One of the most important things you can do to manage and control your household finances is to create a family budget.  In the age of online bill paying, debit cards, and still moderately easy credit, it’s easy to spend more than you realize.  Many of my clients have absolutely no idea what they’re spending on things like groceries, insurance, or even their mortgage or electric bill.  I may take their paystubs and calculate out their monthly income, then when I use the numbers they give me for their monthly budget it appears that they have $400-600 left over to save and pay down credit cards, but they tell me that they’re always strapped and waiting on that next pay day.

Step 1:  Find Out Exactly Where You’re Spending Money Now

So, how can you tell what you’re actually spending?  It takes some work at the front end, but most banks online banking tools make this easy for you.  For example, Bank of America’s online banking tools allow me to classify every debit charge I make.  Then it continues to mark future purchases with the same merchant.  Their “Portfolio Services” then allows me to create a chart showing exactly how much money I spent in each of the categories I defined.

Programs like Microsoft Excel can help you do the same thing if your bank doesn’t offer these online tools.  The website Mint.com offers a service that they say will help you “Understand what’s going on with your money.”

Step 2:  Analyze Your Spending for Potential Savings

Creating a budget that just spends exactly how you spend now doesn’t do much good.  One of the purposes here is to help you identify and control your spending.  So, once you know where you currently are spending money, we need to look and see what you can do to save some money in these categories.  One recent client of mine had no idea that she was spending nearly $250 per month on lunch at work.  She started brown bagging and saved more than $100/month.  I’ve rarely had a client who was not surprised by some aspect of their spending habits and could not find a way to save.  Check out our article on ideas to reduce spending to see if they can help you.

Step 3:  Set a Savings Goal

Everyone needs to save money.  If you do not have an emergency fund for your family, that should be a top priority.  The fund should contain enough money for your family to provide food, shelter and utilities for three months in the event of job loss or illness.  In today’s economy of long term unemployment, if you can do more, you absolutely should.  So, figure out how much you need to save to get to that goal within the next 12 to 18 months, faster if you can.

One great website I’ve found to encourage savings and setting goals is SmartyPig.com.  This won’t work for your emergency fund, but for other savings goals you have, this site offers competitive interest rates, FDIC backing, the ability to increase your funds by redeeming in gift cards, and a Social Media component to not only encourage your savings, but also to allow friends and family to contribute to your goal.

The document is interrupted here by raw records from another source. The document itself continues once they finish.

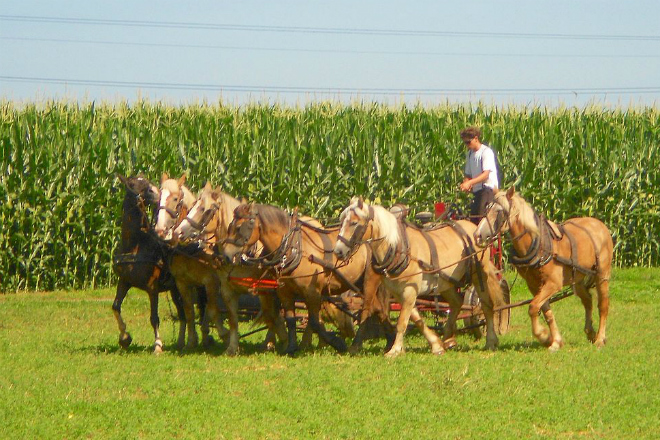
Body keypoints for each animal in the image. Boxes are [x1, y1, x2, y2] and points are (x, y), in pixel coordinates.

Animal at [223, 205, 386, 356]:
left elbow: (314, 321)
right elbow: (290, 319)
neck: (294, 248)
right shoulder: (284, 292)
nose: (225, 255)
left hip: (369, 283)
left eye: (239, 227)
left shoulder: (312, 292)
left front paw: (337, 343)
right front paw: (291, 347)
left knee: (367, 310)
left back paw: (356, 345)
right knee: (378, 309)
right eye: (230, 226)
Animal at [336, 199, 506, 358]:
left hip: (479, 276)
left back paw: (490, 340)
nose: (338, 251)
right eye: (342, 221)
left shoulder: (410, 289)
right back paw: (447, 339)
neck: (399, 248)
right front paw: (436, 345)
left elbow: (402, 321)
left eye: (354, 223)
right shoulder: (400, 292)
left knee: (486, 305)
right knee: (456, 303)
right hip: (446, 282)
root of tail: (474, 229)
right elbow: (415, 318)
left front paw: (394, 350)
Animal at [474, 186, 612, 350]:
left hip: (602, 275)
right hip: (577, 279)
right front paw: (554, 340)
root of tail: (599, 224)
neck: (538, 244)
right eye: (487, 209)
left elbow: (533, 307)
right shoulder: (534, 285)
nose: (478, 235)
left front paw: (542, 335)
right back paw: (590, 332)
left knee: (603, 305)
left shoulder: (553, 283)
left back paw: (600, 338)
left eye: (499, 211)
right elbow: (546, 311)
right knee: (588, 301)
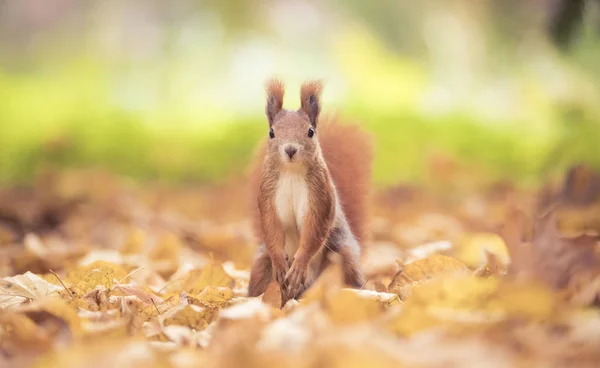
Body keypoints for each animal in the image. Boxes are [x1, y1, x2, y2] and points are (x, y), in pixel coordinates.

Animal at [246, 79, 372, 304]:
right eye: (271, 132)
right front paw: (281, 265)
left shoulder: (320, 195)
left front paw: (298, 265)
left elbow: (314, 230)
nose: (290, 149)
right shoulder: (267, 194)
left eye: (310, 131)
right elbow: (270, 226)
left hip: (344, 255)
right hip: (261, 264)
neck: (291, 172)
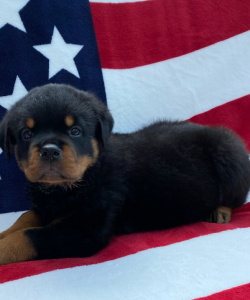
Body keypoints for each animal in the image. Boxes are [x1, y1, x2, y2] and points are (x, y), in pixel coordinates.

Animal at [0, 84, 250, 264]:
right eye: (26, 134)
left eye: (75, 131)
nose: (49, 150)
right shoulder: (46, 208)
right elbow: (25, 218)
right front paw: (5, 232)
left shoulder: (87, 230)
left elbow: (27, 237)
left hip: (230, 154)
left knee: (235, 197)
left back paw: (220, 211)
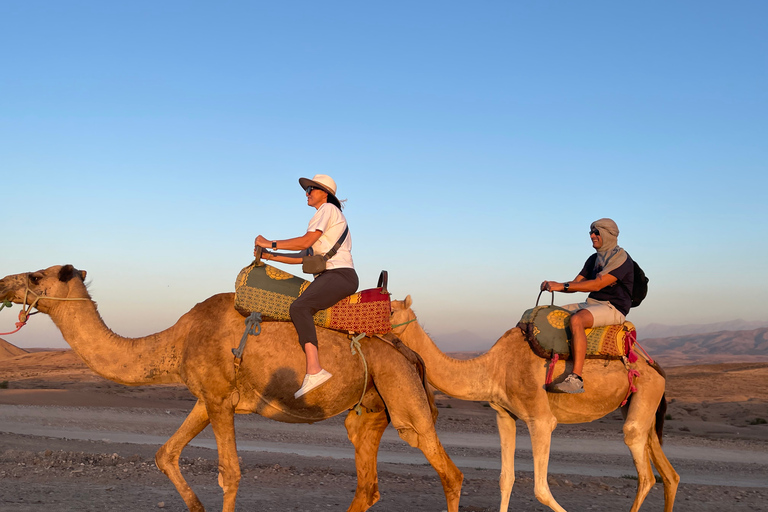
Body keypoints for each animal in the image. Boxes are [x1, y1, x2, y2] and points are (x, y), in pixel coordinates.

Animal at [0, 268, 462, 512]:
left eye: (36, 275)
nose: (4, 282)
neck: (176, 340)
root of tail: (408, 352)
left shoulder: (220, 399)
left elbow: (231, 473)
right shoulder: (208, 398)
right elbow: (166, 454)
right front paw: (196, 506)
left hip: (403, 395)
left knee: (448, 472)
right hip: (368, 410)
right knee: (368, 485)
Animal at [390, 294, 680, 512]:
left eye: (391, 309)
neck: (495, 367)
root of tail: (656, 368)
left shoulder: (540, 419)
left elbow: (541, 489)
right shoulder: (504, 415)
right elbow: (505, 479)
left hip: (646, 393)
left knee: (645, 474)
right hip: (640, 405)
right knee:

The main key to setting a monthly savings goal is that it should be realistic.  You’re probably not going to be able to afford to save 30% of your take home pay every month (if you can, that’s fantastic and you absolutely should).  And like all goals, setting an unrealistic one is a surefire way to discourage and derail your efforts.  So, be realistic.

Step 4:  Priorities, Priorities

The first items on your budget should be the highest priorities.  Take a life-saving drug every month?  That budget item goes up top.  Food, shelter, and on and on until you get to the absolute discretionary spending.  It’s just as important to prioritize these, too.  The perspective it gives you helps you know what can be forestalled or eliminated to make way for your savings goals.

Step 5:  Publish Your Budget

This doesn’t mean have it bound, but I would suggest your print it out and share it with those closest to you.  Accountability is your friend.  Carry it with you, track your spending, hold yourself and your family members accountable.  You should NOT however, chisel the budget in stone.  It will need adjusting.  You may find that the priorities you set shift.  Once you meet the core savings goals, you may want to relax some of your goals.

Ask a dieting expert and they’ll tell you, that deprivation is one of the leading causes of diet failure.  So too with setting a too stringent budget.

Our family budget is a constant work in progress.  We are always looking for ways to save money, but we realize too that we need the occasional deviation to maintain our sanity.

Points to Ponder:

If you’re in a relationship and creating a “Family” budget.  Do NOT do this by yourself.  Your family should be involved from the top to the bottom.

If you aren’t being vigilant and keeping yourself on track, then you’re just wasting your time.

Many people find it easier to have savings automatically deposited from their paystub into an account at a different bank than checking.  This makes it a little more difficult to tap into the savings for non-emergency situations.

If you pay off your car while you’re on your budget, consider paying your savings account the same amount as your car note for a little while.

After you’ve establish an emergency fund, consider the interest you’re paying on your other loans.  You may be better off paying down higher interest lines of credit, especially considering that with todays artificially low interest rates you’re likely paying higher interest than your money is making in the bank.

Don’t let the artificially low interest rates discourage you from saving.